Colin Danby publishes two articles on the history of political economy
Meade demonstrating the two-country machine to his seminar in 1952. Source: Meade Collection, LSE Library.
IAS faculty member Colin Danby has published two new articles on development economics. The first is a biographical article on the Mexican economist Juan Noyola (1922-1962) for the New Palgrave Dictionary of Economics, online.
Juan Noyola (1922–1962) was a Mexican economist who spent most of his short career on the staff of the United Nations Economics Commission for Latin America (ECLA), where he worked closely with Celso Furtado. He is best known for his 1956 article on Latin American inflation, which introduced a category of “propagating mechanisms” as distinct from “basic pressures.” Noyola argued throughout his career that Latin American economies required specific historical and institutional analyses, rather than abstract and universal theories.
Danby also published "Meade, Phillips, and the Two-Country Model," scheduled for the next issue (53:4) of the journal History of Political Economy but available now as an advance publication.

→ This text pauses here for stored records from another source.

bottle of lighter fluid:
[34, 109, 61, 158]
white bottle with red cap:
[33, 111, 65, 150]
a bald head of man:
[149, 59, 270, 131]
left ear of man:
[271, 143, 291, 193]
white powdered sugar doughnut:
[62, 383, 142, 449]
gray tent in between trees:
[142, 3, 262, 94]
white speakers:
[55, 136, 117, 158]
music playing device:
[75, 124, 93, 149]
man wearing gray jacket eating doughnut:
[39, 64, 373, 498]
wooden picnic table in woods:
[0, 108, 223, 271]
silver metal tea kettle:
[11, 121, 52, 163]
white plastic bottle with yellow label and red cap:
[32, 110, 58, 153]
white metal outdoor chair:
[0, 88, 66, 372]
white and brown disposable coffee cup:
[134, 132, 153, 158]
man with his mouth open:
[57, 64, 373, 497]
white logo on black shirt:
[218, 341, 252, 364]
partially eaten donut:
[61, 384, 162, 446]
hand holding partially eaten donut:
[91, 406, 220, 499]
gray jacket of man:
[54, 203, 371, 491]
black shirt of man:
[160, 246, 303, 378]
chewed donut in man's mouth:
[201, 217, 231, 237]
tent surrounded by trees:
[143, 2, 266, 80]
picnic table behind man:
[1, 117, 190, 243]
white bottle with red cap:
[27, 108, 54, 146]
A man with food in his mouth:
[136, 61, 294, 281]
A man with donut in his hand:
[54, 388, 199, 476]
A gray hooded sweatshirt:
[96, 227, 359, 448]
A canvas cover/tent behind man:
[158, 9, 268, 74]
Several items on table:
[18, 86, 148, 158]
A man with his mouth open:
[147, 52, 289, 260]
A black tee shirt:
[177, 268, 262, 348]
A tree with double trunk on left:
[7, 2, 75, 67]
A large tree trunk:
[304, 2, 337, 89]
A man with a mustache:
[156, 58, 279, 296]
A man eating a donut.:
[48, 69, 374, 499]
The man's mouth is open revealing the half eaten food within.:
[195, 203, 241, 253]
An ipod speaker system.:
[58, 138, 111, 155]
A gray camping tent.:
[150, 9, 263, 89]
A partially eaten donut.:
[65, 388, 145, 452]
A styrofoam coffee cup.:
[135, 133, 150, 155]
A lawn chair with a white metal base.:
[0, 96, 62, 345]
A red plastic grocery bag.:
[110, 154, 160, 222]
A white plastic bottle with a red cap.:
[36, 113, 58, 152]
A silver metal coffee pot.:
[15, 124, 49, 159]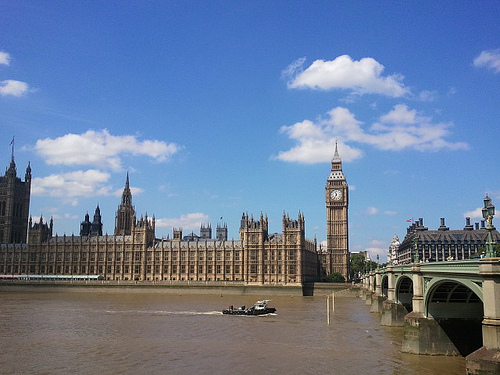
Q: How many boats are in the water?
A: One.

James Meade played an important role in the 1951 development of the “Mark II” Newlyn-Phillips machine, including making it fit for connection to a mirror-image machine so that policy interactions between two countries could be demonstrated. In 1952 Phillips built, for Meade, a “foreign exchange market” to link two machines. This article reconstructs the linking device from archival evidence, and places the resulting two- country model in the context of Meade’s thought.